Václav Bartuška - Europe must stop taking energy supplies for granted
The dispute between Russia and Ukraine over natural gas couldn’t have been more timely for the Czech EU Presidency, which has made energy security one of its three priorities for its six months in charge of the European Union. The Czech Republic is holding a number of conferences on energy security, one of which – on the electricity market – took place last week in Ostrava. On the fringes of the conference we caught up with the Czech Republic’s ambassador at large for energy Václav Bartuška, and asked him why the Czechs had chosen energy.

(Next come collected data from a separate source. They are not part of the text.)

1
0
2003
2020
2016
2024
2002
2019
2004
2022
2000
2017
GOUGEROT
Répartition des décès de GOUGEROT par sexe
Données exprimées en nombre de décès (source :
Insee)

“We put a lot of money and thought and investment and work in energy security long before it became fashionable. In the 1990s we started to build major pipelines to the west and started buying natural gas from Norway, so it’s not a new thing for us. So two years ago, when we were planning our presidency, we looked around Europe and looked for fields which we thought were underrepresented, and energy seemed to us a natural choice.”

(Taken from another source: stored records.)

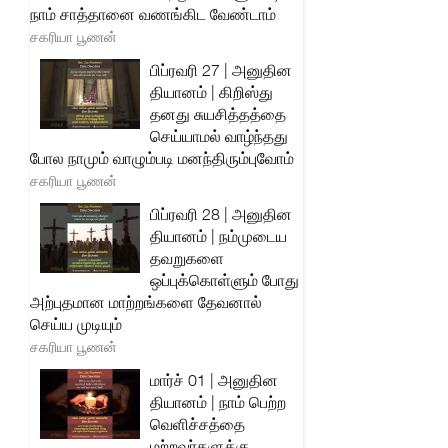
நாம் சாத்தானை வணங்கிட வேண்டாம்
சகரியா பூணன்
பிப்ரவரி 27 | அனுதின
தியானம் | கிறிஸ்து
தனது சுயசித்தத்தை
செய்யாமல் வாழ்ந்தது
போல நாமும் வாழும்படி மனந்திரும்புவோம்
சகரியா பூணன்
பிப்ரவரி 28 | அனுதின
தியானம் | நம்முடைய
தவறுகளை
ஒப்புக்கொள்ளும் போது
அற்புதமான மாற்றங்களை தேவனால்
செய்ய முடியும்
சகரியா பூணன்
மார்ச் 01 | அனுதின
தியானம் | நாம் பெற்ற
வெளிச்சத்தை
மற்றவர்களுக்கு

Your timing was certainly impeccable – did the Russia-Ukraine gas crisis change anything for the Czech presidency?
“It helped us a lot with I would say the public relations effort, definitely, and I’m very thankful to the Kremlin and Kiev for organising this, so, so well. That being said, I don’t think we should be that much influenced that much by single crises, be they with Russia or in future with some other countries. We should really think in the long term, not what happened last week. That would always leave us just chasing events, not actually being ahead of it.”
It seems the real obstacle is money – we can talk about diversification and building new pipelines and so on, but countries have to pay for them. How are you going to get them to do that?
“No, no. We have a saying in Czech – who wants, looks for ways to do it, who doesn’t want, looks for reasons not to do it. And I think that’s very precise. If we find that we need to interconnect Europe, to be better able to withstand future crises, we will find the money, I’m pretty sure about that.”
It’s an expensive business though isn’t it?
“Is it? Really? When we started to buy Norwegian gas in 1997, the press quickly dubbed it ‘expensive Norwegian gas’. Well, guess what, it was the only gas that entered our country during the crisis in January this year. I don’t think it was really expensive, when it was the only one. So, energy, the warmth of our houses, the gasoline for our cars, the electricity for our lights – this is something we take for granted. Once you start to realise that we could have serious shortages of any of these, those investments don’t look particularly daunting I would say.”